Build and Optimize RAG & CAG: Develop high-performance Retrieval-Augmented Generation and Context-Augmented Generation pipelines to ensure accurate, relevant, and low-latency responses. Continuously improve context management, ranking strategies, and grounding mechanisms to support complex, multi-step interactions.
Voice Channel Mastery: Develop and optimize real-time Speech-to-Speech (S2S) pipelines, focusing on streaming architectures, latency reduction (including Time to First Word
TTFW) and maintaining a natural conversational flow.

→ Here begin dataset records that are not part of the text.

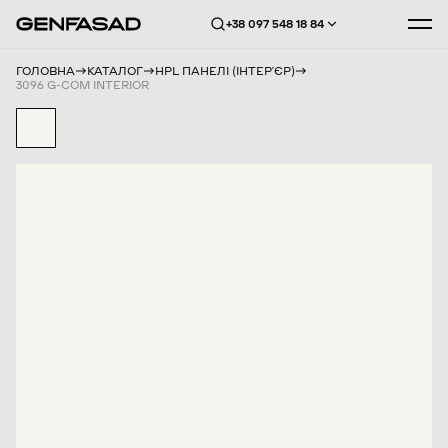
+38 097 548 18 84
ГОЛОВНА
КАТАЛОГ
HPL ПАНЕЛІ (ІНТЕРʼЄР)
3096 G-COM INTERIOR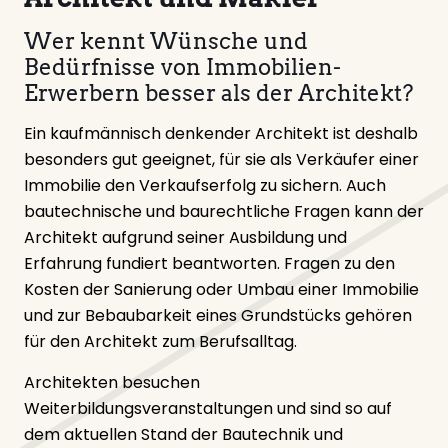
Wer kennt Wünsche und
Bedürfnisse von Immobilien-
Erwerbern besser als der Architekt?
Ein kaufmännisch denkender Architekt ist deshalb
besonders gut geeignet, für sie als Verkäufer einer
Immobilie den Verkaufserfolg zu sichern. Auch
bautechnische und baurechtliche Fragen kann der
Architekt aufgrund seiner Ausbildung und
Erfahrung fundiert beantworten. Fragen zu den
Kosten der Sanierung oder Umbau einer Immobilie
und zur Bebaubarkeit eines Grundstücks gehören
für den Architekt zum Berufsalltag.
Architekten besuchen
Weiterbildungsveranstaltungen und sind so auf
dem aktuellen Stand der Bautechnik und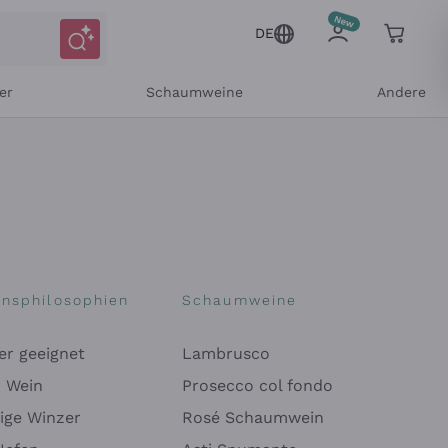
DE
er
Schaumweine
Andere
onsphilosophien
Schaumweine
er geeignet
Lambrusco
Mitteilungen und personalisierten Angeboten
r Wein
Prosecco col fondo
ige Winzer
Rosé Schaumwein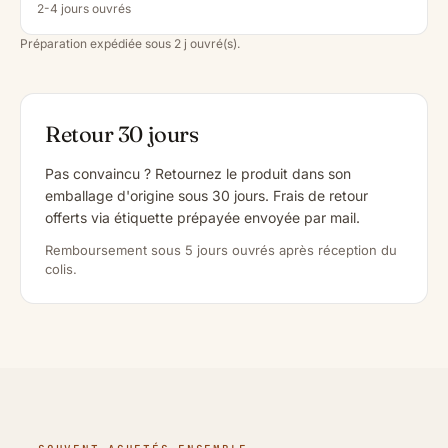
2-4 jours ouvrés
Préparation expédiée sous 2 j ouvré(s).
Retour 30 jours
Pas convaincu ? Retournez le produit dans son
emballage d'origine sous 30 jours. Frais de retour
offerts via étiquette prépayée envoyée par mail.
Remboursement sous 5 jours ouvrés après réception du
colis.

Evaluation, Quality & Alignment: Build and maintain an automated QA module, including LLM-as-a-judge patterns, to measure accuracy, safety, latency, and resolution quality at scale. Translate evaluation insights into systematic models and prompt improvements.

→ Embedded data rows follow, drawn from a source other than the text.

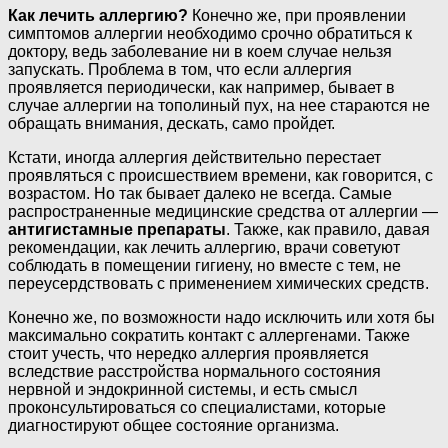
Как лечить аллергию?
Конечно же, при проявлении
симптомов аллергии необходимо срочно обратиться к
доктору, ведь заболевание ни в коем случае нельзя
запускать. Проблема в том, что если аллергия
проявляется периодически, как например, бывает в
случае аллергии на тополиный пух, на нее стараются не
обращать внимания, дескать, само пройдет.
Кстати, иногда аллергия действительно перестает
проявляться с происшествием времени, как говорится, с
возрастом. Но так бывает далеко не всегда. Самые
распространенные медицинские средства от аллергии —
антигистамные препараты
. Также, как правило, давая
рекомендации, как лечить аллергию, врачи советуют
соблюдать в помещении гигиену, но вместе с тем, не
переусердствовать с применением химических средств.
Конечно же, по возможности надо исключить или хотя бы
максимально сократить контакт с аллергенами. Также
стоит учесть, что нередко аллергия проявляется
вследствие расстройства нормального состояния
нервной и эндокринной системы, и есть смысл
проконсультироваться со специалистами, которые
диагностируют общее состояние организма.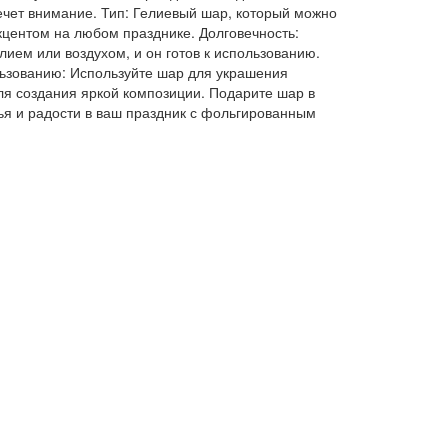
ечет внимание. Тип: Гелиевый шар, который можно
кцентом на любом празднике. Долговечность:
ием или воздухом, и он готов к использованию.
льзованию: Используйте шар для украшения
ля создания яркой композиции. Подарите шар в
лья и радости в ваш праздник с фольгированным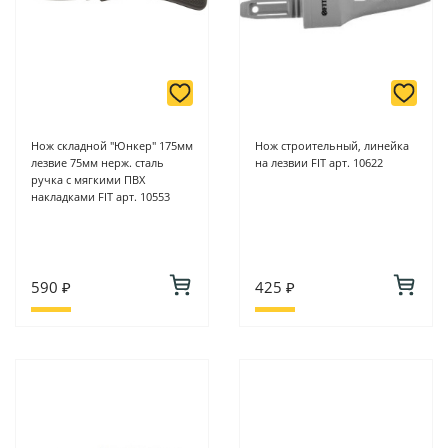
Нож складной "Юнкер" 175мм
Нож строительный, линейка
лезвие 75мм нерж. сталь
на лезвии FIT арт. 10622
ручка с мягкими ПВХ
накладками FIT арт. 10553
590 ₽
425 ₽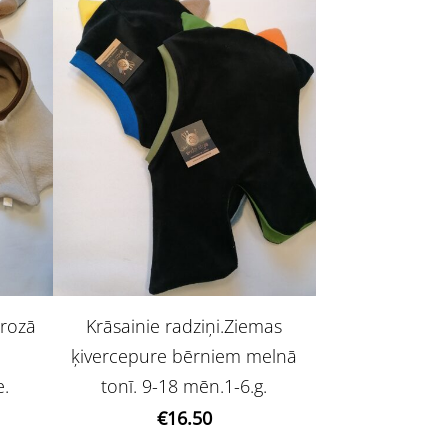
rrozā
Krāsainie radziņi.Ziemas
a
ķivercepure bērniem melnā
e.
tonī. 9-18 mēn.1-6.g.
€16.50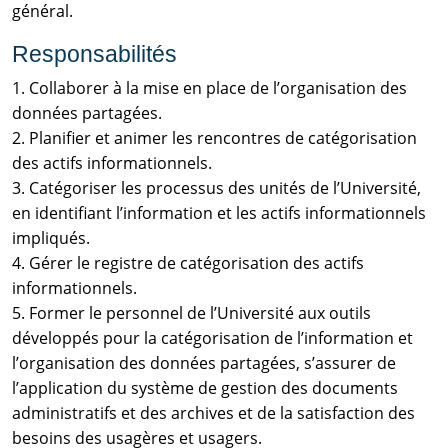
général.
Responsabilités
1. Collaborer à la mise en place de l’organisation des
données partagées.
2. Planifier et animer les rencontres de catégorisation
des actifs informationnels.
3. Catégoriser les processus des unités de l’Université,
en identifiant l’information et les actifs informationnels
impliqués.
4. Gérer le registre de catégorisation des actifs
informationnels.
5. Former le personnel de l’Université aux outils
développés pour la catégorisation de l’information et
l’organisation des données partagées, s’assurer de
l’application du système de gestion des documents
administratifs et des archives et de la satisfaction des
besoins des usagères et usagers.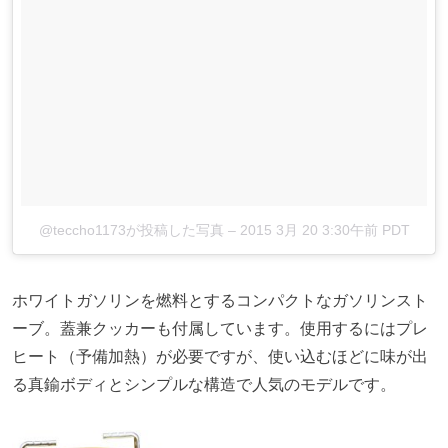
@teccho1173が投稿した写真
–
2015 3月 20 3:30午前 PDT
ホワイトガソリンを燃料とするコンパクトなガソリンスト
ーブ。蓋兼クッカーも付属しています。使用するにはプレ
ヒート（予備加熱）が必要ですが、使い込むほどに味が出
る真鍮ボディとシンプルな構造で人気のモデルです。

Model Strategy & Hybrid Integration: Integrate and operate both commercial foundation models (e.g., OpenAI, Anthropic, Google) and open-source alternatives (e.g., Qwen, Kimi, DeepSeek, Moonshot, GLM), selecting and optimizing models based on performance, latency, cost, and use-case requirements.
Requirements
Strong Python and/or Java Engineering Skills: Advanced-level Python development experience, including asynchronous programming (e.g., FastAPI, asyncio) and building high-performance, production-grade services. Experience with streaming architectures is a strong advantage.
LLM Application & Multi-Agent Orchestration Experience: Hands-on experience building LLM-powered systems, including multi-step workflows, stateful agents, and tool invocation. Familiarity with orchestration frameworks such as LangChain, LlamaIndex, or LangGraph, particularly in building stateful, multi-turn agents.

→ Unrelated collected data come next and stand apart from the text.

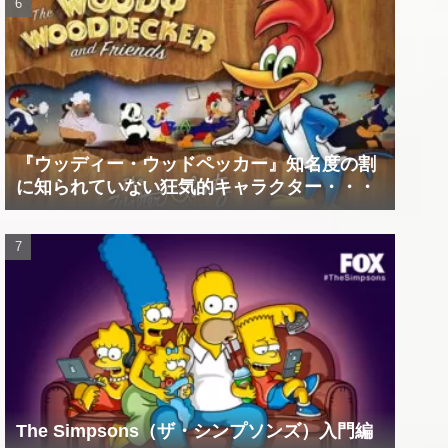
『ウッディー・ウッドペッカー』知名度の割
に知られていない狂気的キャラクター・・・
The Simpsons（ザ・シンプソンズ）入門編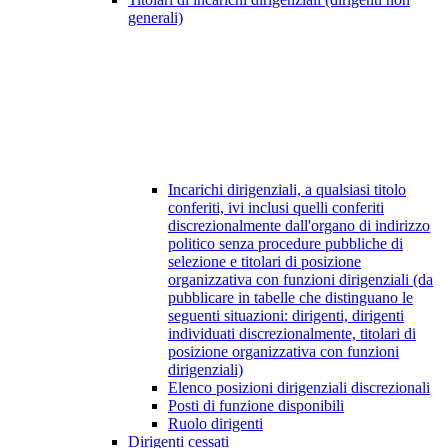
generali)
Incarichi dirigenziali, a qualsiasi titolo
conferiti, ivi inclusi quelli conferiti
discrezionalmente dall'organo di indirizzo
politico senza procedure pubbliche di
selezione e titolari di posizione
organizzativa con funzioni dirigenziali (da
pubblicare in tabelle che distinguano le
seguenti situazioni: dirigenti, dirigenti
individuati discrezionalmente, titolari di
posizione organizzativa con funzioni
dirigenziali)
Elenco posizioni dirigenziali discrezionali
Posti di funzione disponibili
Ruolo dirigenti
Dirigenti cessati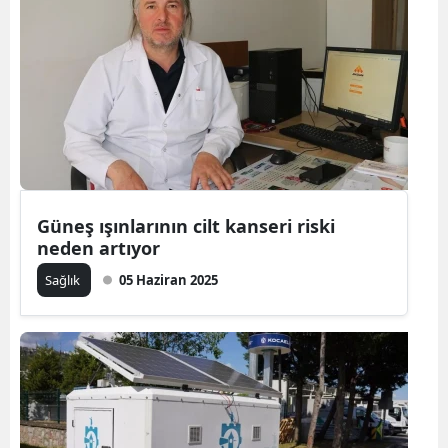
Güneş ışınlarının cilt kanseri riski
neden artıyor
Sağlık
05 Haziran 2025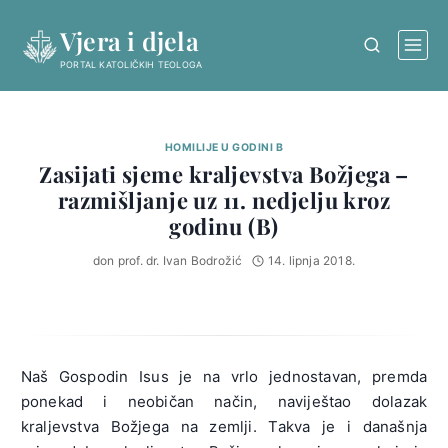
Skip
Vjera i djela
to
content
PORTAL KATOLIČKIH TEOLOGA
HOMILIJE U GODINI B
Zasijati sjeme kraljevstva Božjega –
razmišljanje uz 11. nedjelju kroz
godinu (B)
don prof. dr. Ivan Bodrožić
14. lipnja 2018.
Naš Gospodin Isus je na vrlo jednostavan, premda
ponekad i neobičan način, naviještao dolazak
kraljevstva Božjega na zemlji. Takva je i današnja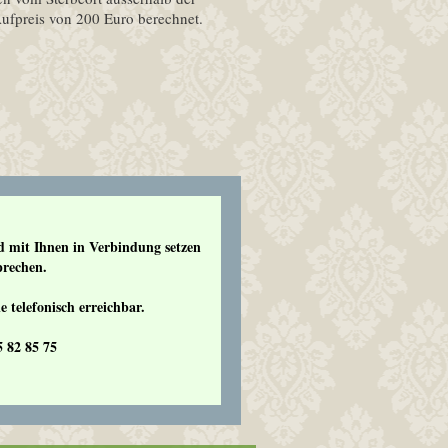
ufpreis von 200 Euro berechnet.
 mit Ihnen in Verbindung setzen
prechen.
e telefonisch erreichbar.
 82 85 75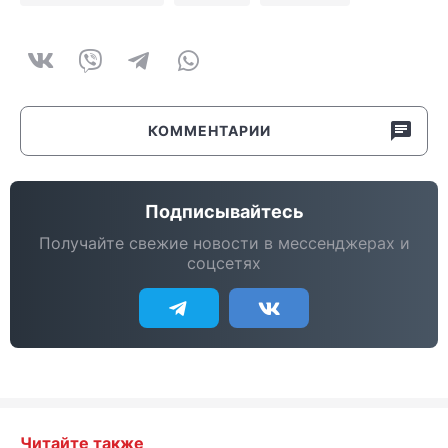
КОММЕНТАРИИ
Подписывайтесь
Получайте свежие новости в мессенджерах и
соцсетях
Читайте также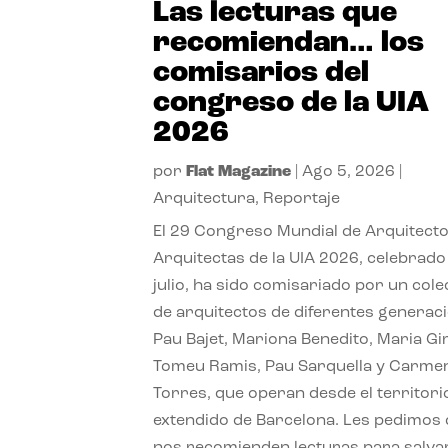
Las lecturas que
recomiendan… los
comisarios del
congreso de la UIA
2026
por
Flat Magazine
|
Ago 5, 2026
|
Arquitectura
,
Reportaje
El 29 Congreso Mundial de Arquitecto
Arquitectas de la UIA 2026, celebrado
julio, ha sido comisariado por un cole
de arquitectos de diferentes generac
Pau Bajet, Mariona Benedito, Maria G
Tomeu Ramis, Pau Sarquella y Carme
Torres, que operan desde el territori
extendido de Barcelona. Les pedimos
nos recomienden lecturas para salvar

Advanced Retrieval & Context Management: Deep understanding of vector databases (e.g., Weaviate, Qdrant, pgvector, Elasticsearch), semantic search, embedding strategies, and re-ranking techniques. Experience designing and optimizing RAG pipelines.
Real-Time & Low-Latency Systems: Experience in designing systems that operate under latency constraints, including streaming APIs, event-driven architectures, and performance optimization. Understanding of trade-offs between quality, cost, and response time.
Evaluation-Driven Development: Experience in implementing evaluation frameworks for LLM-based systems, including automated QA pipelines and LLM-as-a-judge patterns.
Familiar with API Design: knowledge of RESTful API design, OAuth2.
Tech Stack
ElasticSearch
Java
Python
Benefits
Access to local/international trainings, development and growth opportunities, including access to e-learning platforms, covering both technical and soft skills areas;
Modern technologies, product responsibility;
Flexible work schedule;
Hybrid work option;
Medical services package from one of two private providers;
25 vacation days per year;
Substitute days off for public holidays that occur on the weekend;
Meal tickets;
Internal referral program;
Team events, networking events organized to promote a passionate, creative and diverse culture;
Summerfest and Winterfest parties;
Of course, coffee, soft drinks and fresh fruits are on us in the office.